Shin pains from walking?
I walk to campus everyday, sometimes going back and forth twice. I never really feel "fatigue" per se, but I've been having a lot of pain in my shins while walking. It subsides after a few minutes of sitting, and it doesn't happen while walking around campus, up stairs, etc. I do have flat feet, and apparently when I was younger I had a brace on my feet. I have never had this problem before, however. I haven't been doing anything unusual, either (except for walking up to school and back since this fall began.). What could this possibly mean?
Ouch! Walking on pavement increases the stress on your joints and connective tissue, and one possibility for what you're describing may be a case of shin splints. This condition causes inflammation of the muscle or tendons of the lower leg caused by repetitive walking, running, or even dancing on a hard surface. The symptoms are pain on the inner side of the shin bone (tibia) in the front part of the leg. Sometimes, it comes on very slowly and eventually becomes quite severe. However, shin splints rarely result in permanent damage. To learn more about treatment and flexibility exercises, keep on reading!
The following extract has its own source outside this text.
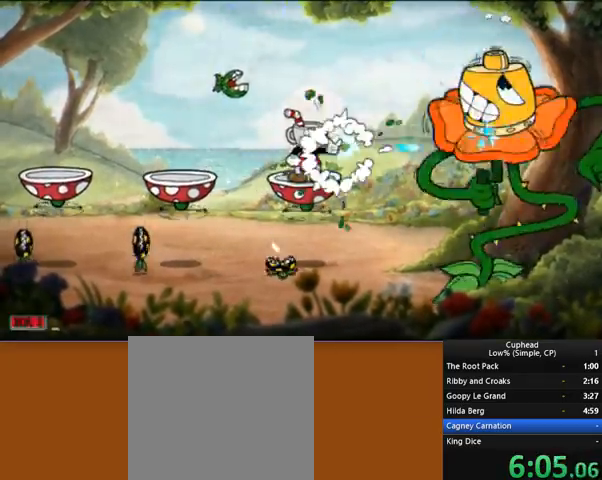
{"buttons": ["R2"], "left_stick": "center", "events": []}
In terms of treatment, resting and applying ice to your shins for 15 to 20 minutes can be highly effective. Moreover, you can also try taking over-the-counter pain relievers, such as ibuprofen or acetaminophen, to help reduce the pain and swelling. It might also be helpful to try and take the bus or train to school for a week so that you can let your shins rest. Additionally, when you decide you want to get back into the swing of things, wearing supportive shoes when you walk and stretching your legs before you are up and about can help prevent the problem from getting worse or recurring. When choosing shoes, you can try looking for ones that have a shape that corresponds to the shape of your foot, without areas of pressure or pain, or a feeling of binding. Furthermore, since you mentioned how you have flat feet, you might want to also look into purchasing some arch supports or shock-absorbing insoles. These have also been shown to help prevent shin splints from reoccurring. If you don’t know which brand or style to buy, you could try soliciting advice from friends or from a few specialty stores about what brands and styles are best.
In addition, there are several flexibility exercises that can help reduce muscle soreness and the chance of injury. One example of a simple exercise that can help with shin splints is the sitting heel-cord stretch. For this stretch, you sit on the floor with one leg extended and the opposite leg bent with the foot against the inside of the thigh. Then, you hook a towel around the ball of the foot and pull the toes towards the knee. Keep your knee straight and hold for about 15 to 30 seconds. If you’re looking for more exercises to help with pain in your shins, Tufts Medical Center outlines some additional stretches you could try.
Walking can be an excellent form of aerobic activity, and it strengthens the muscles in your legs. Therefore, it’s wise to try to treat your walks as you would any other form of physical activity, as well as trying to use the proper equipment and attempting to stretch before and after. Hopefully these tips will help alleviate your pain! If the pain or discomfort persists, you may want to speak with a health care professional who could provide additional guidance.